AIM OF THE EXERCISE: An exact copy of all the entries is needed, with no images in it.

(Dataset entries)
-------------------------
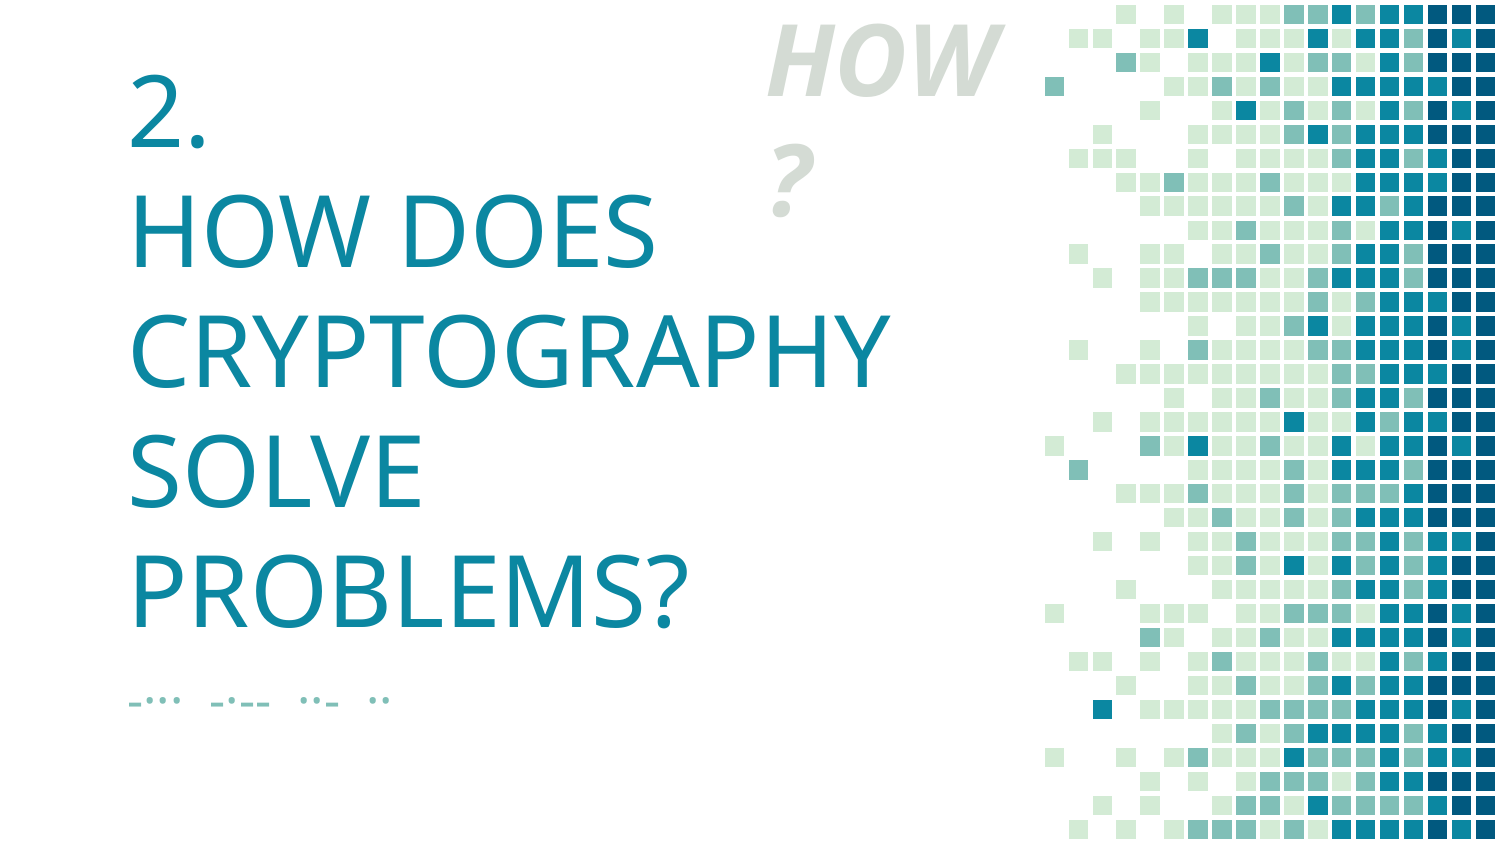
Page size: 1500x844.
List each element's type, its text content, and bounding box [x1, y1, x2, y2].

subtitle -··· -·-- ··- ·· [112, 653, 977, 783]
title 2. HOW DOES CRYPTOGRAPHY SOLVE PROBLEMS? [112, 472, 1024, 663]
text_box HOW? [749, 61, 1046, 252]
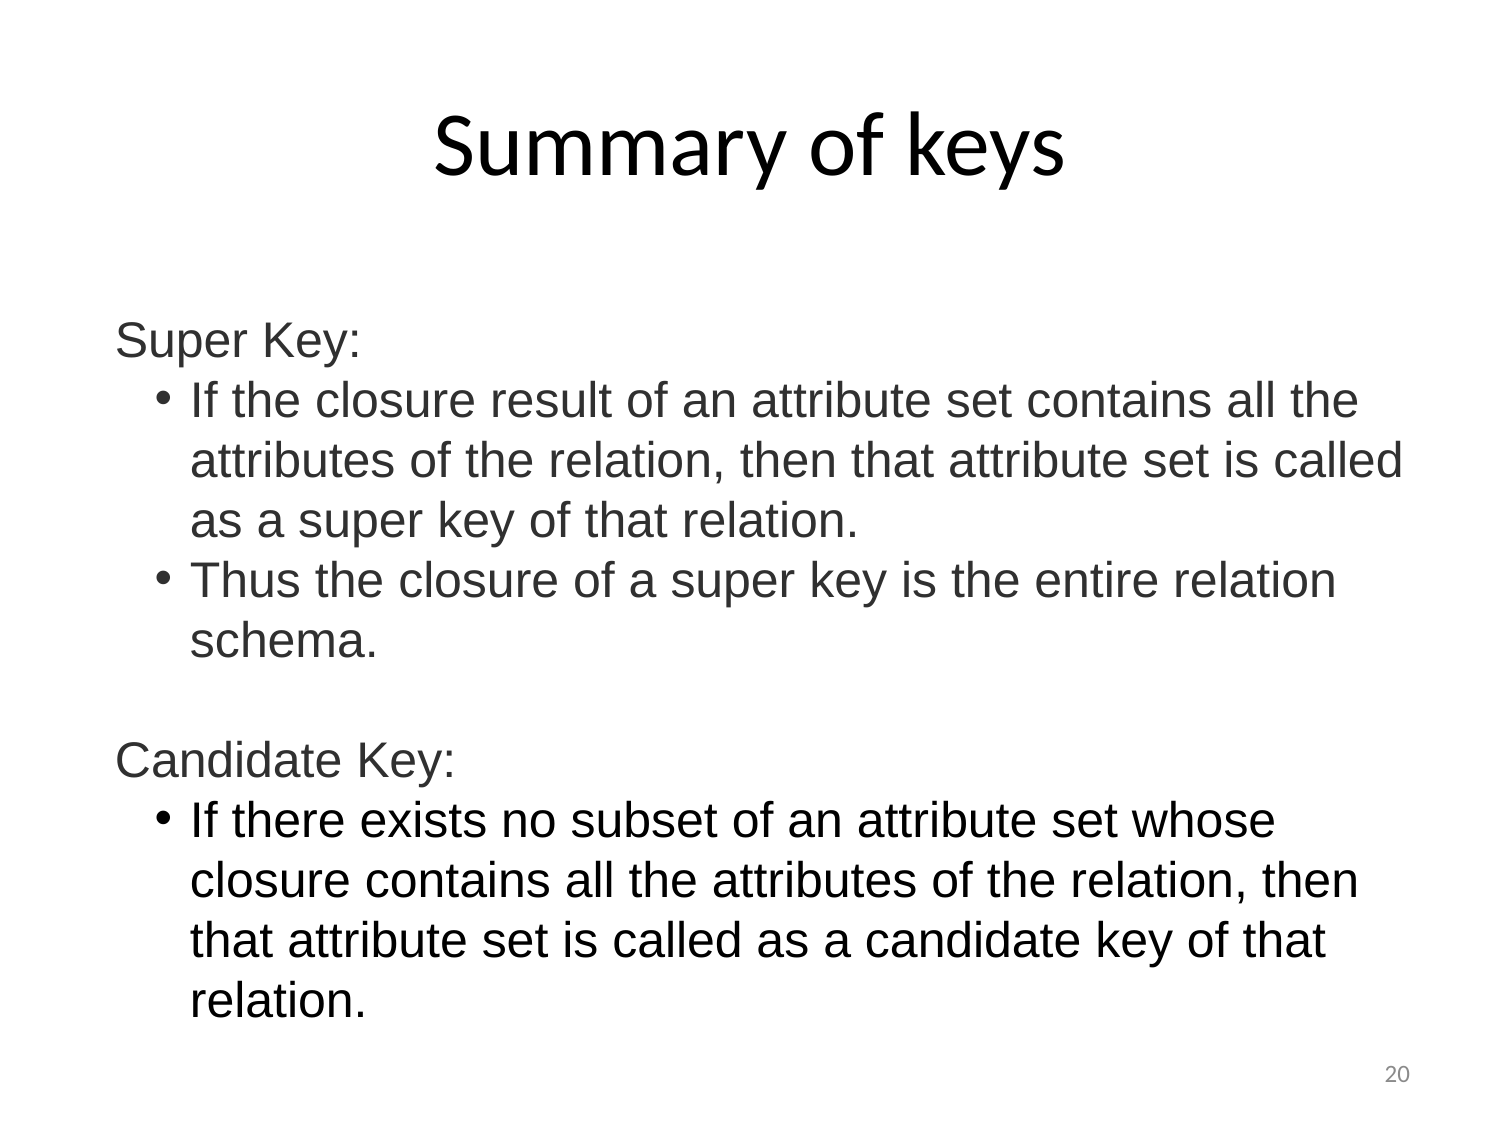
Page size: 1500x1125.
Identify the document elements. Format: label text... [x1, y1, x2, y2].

title Summary of keys [75, 45, 1425, 233]
text_box Super Key: If the closure result of an attribute set contains all the attributes of the relation, then that attribute set is called as a super key of that relation. Thus the closure of a super key is the entire relation schema. Candidate Key: If there exists no subset of an attribute set whose closure contains all the attributes of the relation, then that attribute set is called as a candidate key of that relation. [100, 300, 1453, 1036]
slide_number 20 [1074, 1042, 1425, 1103]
-------------------------
EXPECTED ANSWER:
Page size: 1500x844.
List each element's type, its text content, and bounding box [x1, y1, x2, y2].

subtitle -··· -·-- ··- ·· [112, 653, 977, 783]
title 2. HOW DOES CRYPTOGRAPHY SOLVE PROBLEMS? [112, 472, 1024, 663]
text_box HOW? [749, 61, 1046, 252]
Page size: 1500x1125.
Identify the document elements. Format: label text... [x1, y1, x2, y2].

title Summary of keys [75, 45, 1425, 233]
text_box Super Key: If the closure result of an attribute set contains all the attributes of the relation, then that attribute set is called as a super key of that relation. Thus the closure of a super key is the entire relation schema. Candidate Key: If there exists no subset of an attribute set whose closure contains all the attributes of the relation, then that attribute set is called as a candidate key of that relation. [100, 300, 1453, 1036]
slide_number 20 [1074, 1042, 1425, 1103]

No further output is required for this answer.